4. The method for automatically filling out electronic case report forms based on doctor-patient dialogue according to claim 3, characterized in that, The module includes several body part-specific fields, such as head, neck, face, chest, back, abdomen and perineum, waist and kidney area, and limbs and pelvis; the module also includes a category-specific field for injuries, such as skin and soft tissue and burns.

5. The method for automatically filling out electronic case report forms based on doctor-patient dialogue according to claim 1, characterized in that, The thesaurus for each CRF field is generated as follows: By analyzing CRF form fields, different expressions of the same field / option are extracted to form an original thesaurus; The original thesaurus is deduplicated to remove semantically conflicting expressions; The original deduplicated thesaurus pool is hierarchically classified to form thesaurus of corresponding types, and then summarized to form the thesaurus of corresponding CRF fields.

6. The method for automatically filling out electronic case report forms based on doctor-patient dialogue according to claim 1, characterized in that, The implementation of the corresponding CRF form structure is as follows: based on the input body part information and injury category information, the fields of the corresponding general field module, body part specific field module and injury category specific field module are called from the CRF form field knowledge base and combined to form the CRF form structure to be filled in this time.

7. The method for automatically filling out electronic case report forms based on doctor-patient dialogue according to claim 1, characterized in that, Before processing with a large language model in both the first and second stages of extraction, a prompt word engineering step is included. This step organizes the doctor-patient dialogue text, knowledge base information, extraction targets, or extraction rules into execution instructions to guide the large language model to perform standardized extraction or structured filling tasks.

8. The method for automatically filling out electronic case report forms based on doctor-patient dialogue according to claim 1, characterized in that, The extraction rules are designed based on the principle of "default when no description is provided, matching when a description is provided, and judgment when a description is ambiguous".
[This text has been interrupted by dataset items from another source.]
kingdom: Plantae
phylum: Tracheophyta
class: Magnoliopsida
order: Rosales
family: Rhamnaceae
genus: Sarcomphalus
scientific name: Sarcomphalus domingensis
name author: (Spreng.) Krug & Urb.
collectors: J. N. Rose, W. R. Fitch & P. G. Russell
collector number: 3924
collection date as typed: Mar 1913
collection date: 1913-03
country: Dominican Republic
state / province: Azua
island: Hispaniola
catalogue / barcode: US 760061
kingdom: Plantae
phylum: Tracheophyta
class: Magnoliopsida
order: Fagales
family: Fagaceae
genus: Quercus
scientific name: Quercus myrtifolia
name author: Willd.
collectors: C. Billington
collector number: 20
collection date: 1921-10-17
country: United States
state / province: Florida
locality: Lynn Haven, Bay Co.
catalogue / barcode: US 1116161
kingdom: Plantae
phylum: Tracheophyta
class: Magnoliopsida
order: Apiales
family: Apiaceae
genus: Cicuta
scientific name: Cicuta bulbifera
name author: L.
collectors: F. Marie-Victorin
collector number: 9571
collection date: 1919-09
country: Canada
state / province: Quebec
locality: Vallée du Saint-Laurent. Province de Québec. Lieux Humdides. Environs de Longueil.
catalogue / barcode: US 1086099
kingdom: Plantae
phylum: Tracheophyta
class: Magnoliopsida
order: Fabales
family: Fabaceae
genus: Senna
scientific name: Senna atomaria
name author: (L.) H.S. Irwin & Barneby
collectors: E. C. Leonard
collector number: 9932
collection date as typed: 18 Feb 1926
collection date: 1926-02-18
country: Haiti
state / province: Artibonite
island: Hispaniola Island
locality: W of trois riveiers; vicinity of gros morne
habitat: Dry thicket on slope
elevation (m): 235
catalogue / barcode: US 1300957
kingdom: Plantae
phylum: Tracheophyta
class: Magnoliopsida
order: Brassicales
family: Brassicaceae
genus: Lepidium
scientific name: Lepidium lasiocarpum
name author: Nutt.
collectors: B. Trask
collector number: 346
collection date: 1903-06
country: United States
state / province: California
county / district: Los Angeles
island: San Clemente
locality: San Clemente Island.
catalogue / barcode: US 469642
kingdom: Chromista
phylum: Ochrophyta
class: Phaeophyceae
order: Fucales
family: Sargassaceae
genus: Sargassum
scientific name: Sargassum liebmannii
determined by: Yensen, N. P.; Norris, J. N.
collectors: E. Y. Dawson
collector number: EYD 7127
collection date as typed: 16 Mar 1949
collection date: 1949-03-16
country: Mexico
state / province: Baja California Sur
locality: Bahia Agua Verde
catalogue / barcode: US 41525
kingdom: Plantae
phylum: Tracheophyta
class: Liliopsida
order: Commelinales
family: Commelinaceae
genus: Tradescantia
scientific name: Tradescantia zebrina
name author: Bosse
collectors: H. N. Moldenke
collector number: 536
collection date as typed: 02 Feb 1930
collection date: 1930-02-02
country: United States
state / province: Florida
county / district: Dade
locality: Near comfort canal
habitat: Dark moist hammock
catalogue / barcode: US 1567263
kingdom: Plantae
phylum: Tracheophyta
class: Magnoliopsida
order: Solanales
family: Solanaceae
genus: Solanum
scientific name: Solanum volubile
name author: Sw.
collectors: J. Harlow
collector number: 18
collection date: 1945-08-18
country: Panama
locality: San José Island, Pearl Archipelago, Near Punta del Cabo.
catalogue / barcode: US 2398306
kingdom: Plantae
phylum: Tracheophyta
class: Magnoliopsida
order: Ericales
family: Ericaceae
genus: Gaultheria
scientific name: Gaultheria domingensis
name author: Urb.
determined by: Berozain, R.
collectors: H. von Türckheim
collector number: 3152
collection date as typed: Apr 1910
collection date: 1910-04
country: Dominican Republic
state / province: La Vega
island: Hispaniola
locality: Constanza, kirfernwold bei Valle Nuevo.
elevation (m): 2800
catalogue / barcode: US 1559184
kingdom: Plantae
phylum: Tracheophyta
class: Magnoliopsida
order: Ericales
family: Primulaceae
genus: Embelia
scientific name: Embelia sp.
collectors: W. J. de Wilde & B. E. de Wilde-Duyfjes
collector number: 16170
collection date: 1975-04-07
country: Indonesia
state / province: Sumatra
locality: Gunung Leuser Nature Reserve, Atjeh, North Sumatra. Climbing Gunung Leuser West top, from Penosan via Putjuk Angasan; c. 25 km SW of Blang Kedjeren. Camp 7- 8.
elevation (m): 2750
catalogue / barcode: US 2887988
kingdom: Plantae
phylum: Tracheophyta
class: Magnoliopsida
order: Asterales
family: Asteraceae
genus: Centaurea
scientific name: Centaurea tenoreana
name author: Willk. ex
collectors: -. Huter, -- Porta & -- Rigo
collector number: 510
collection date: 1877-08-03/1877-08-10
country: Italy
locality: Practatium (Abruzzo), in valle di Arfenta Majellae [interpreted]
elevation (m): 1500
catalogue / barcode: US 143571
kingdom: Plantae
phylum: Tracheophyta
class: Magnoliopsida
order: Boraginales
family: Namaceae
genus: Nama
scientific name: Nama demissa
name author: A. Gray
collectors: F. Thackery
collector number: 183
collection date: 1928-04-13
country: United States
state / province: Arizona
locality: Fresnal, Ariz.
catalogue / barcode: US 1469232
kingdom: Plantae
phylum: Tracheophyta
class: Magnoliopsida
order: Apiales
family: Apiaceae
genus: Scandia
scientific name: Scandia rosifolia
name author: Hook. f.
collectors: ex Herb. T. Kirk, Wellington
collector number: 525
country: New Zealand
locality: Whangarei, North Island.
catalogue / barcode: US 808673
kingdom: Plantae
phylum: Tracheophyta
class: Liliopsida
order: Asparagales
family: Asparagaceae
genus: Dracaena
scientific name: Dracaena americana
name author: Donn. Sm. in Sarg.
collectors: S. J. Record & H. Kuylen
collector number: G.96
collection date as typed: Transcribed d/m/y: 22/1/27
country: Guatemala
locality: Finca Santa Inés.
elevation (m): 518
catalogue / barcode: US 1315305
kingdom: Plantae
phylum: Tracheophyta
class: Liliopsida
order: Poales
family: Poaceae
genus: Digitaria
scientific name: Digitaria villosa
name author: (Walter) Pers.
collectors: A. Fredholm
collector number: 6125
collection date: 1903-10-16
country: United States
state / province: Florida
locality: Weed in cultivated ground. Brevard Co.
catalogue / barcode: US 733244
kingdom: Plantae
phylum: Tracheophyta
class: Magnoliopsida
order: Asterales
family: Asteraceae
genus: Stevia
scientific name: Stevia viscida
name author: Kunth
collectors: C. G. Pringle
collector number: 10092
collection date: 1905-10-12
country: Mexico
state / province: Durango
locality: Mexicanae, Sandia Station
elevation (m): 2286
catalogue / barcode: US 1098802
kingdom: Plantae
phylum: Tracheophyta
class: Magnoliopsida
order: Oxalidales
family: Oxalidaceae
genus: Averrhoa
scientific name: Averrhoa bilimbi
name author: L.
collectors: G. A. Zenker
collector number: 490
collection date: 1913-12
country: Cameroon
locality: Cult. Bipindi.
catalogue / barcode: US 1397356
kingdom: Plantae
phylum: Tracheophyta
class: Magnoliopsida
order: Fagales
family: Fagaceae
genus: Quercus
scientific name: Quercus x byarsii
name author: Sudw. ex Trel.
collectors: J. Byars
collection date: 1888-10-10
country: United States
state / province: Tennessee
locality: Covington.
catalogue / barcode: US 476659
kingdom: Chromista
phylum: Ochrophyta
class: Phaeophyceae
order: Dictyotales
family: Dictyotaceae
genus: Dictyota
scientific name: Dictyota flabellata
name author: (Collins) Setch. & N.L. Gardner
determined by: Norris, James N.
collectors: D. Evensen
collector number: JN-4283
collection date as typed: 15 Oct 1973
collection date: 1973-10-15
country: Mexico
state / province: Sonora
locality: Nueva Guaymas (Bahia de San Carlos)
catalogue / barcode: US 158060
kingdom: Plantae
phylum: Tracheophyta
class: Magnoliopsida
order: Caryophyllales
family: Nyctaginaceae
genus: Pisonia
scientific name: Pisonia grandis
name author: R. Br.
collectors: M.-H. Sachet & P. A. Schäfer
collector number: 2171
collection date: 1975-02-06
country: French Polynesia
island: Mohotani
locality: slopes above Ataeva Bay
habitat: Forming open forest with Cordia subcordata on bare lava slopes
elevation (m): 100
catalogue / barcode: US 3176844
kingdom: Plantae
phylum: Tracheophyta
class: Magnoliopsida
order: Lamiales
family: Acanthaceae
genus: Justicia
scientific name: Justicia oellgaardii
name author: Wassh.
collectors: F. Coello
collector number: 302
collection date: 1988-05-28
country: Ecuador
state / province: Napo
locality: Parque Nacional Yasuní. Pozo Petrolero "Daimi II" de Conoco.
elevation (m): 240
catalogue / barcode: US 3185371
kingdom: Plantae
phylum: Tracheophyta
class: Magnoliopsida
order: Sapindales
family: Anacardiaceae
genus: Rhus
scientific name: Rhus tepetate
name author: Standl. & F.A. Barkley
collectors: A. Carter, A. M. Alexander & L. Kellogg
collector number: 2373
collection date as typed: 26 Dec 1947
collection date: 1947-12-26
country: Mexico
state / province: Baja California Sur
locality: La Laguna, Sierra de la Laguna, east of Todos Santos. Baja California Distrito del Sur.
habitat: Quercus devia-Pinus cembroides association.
9. An automatic form filling system for electronic medical record reports based on doctor-patient dialogue, employing the automatic form filling method for electronic medical record reports based on doctor-patient dialogue as described in any one of claims 1 to 8, characterized in that, The system includes: The knowledge base construction module is used to build and store knowledge bases for body parts, injury categories, and CRF form fields. The instance extraction module connects to the knowledge base construction module. It receives doctor-patient dialogue text and, based on the body part knowledge base and injury category knowledge base, calls a large language model to extract standardized body part and injury category information. The CRF form field extraction module connects the instance extraction module and the knowledge base construction module. Based on the output of the instance extraction module, it calls the CRF form field knowledge base to determine the form structure and rules, and calls the large language model to generate the final CRF structured form.

10. The automatic form filling system for electronic case reports based on doctor-patient dialogue according to claim 9, characterized in that, The knowledge base construction module includes a body part and injury category knowledge base module and a CRF form field knowledge base module. The body part and injury category knowledge base module is based on the analysis of existing CRF forms in the emergency trauma department, including eight body parts: head, neck, face, chest, back, abdomen and perineum, waist and kidney area, and limbs and pelvis, as well as two injury categories: skin and soft tissue and burns.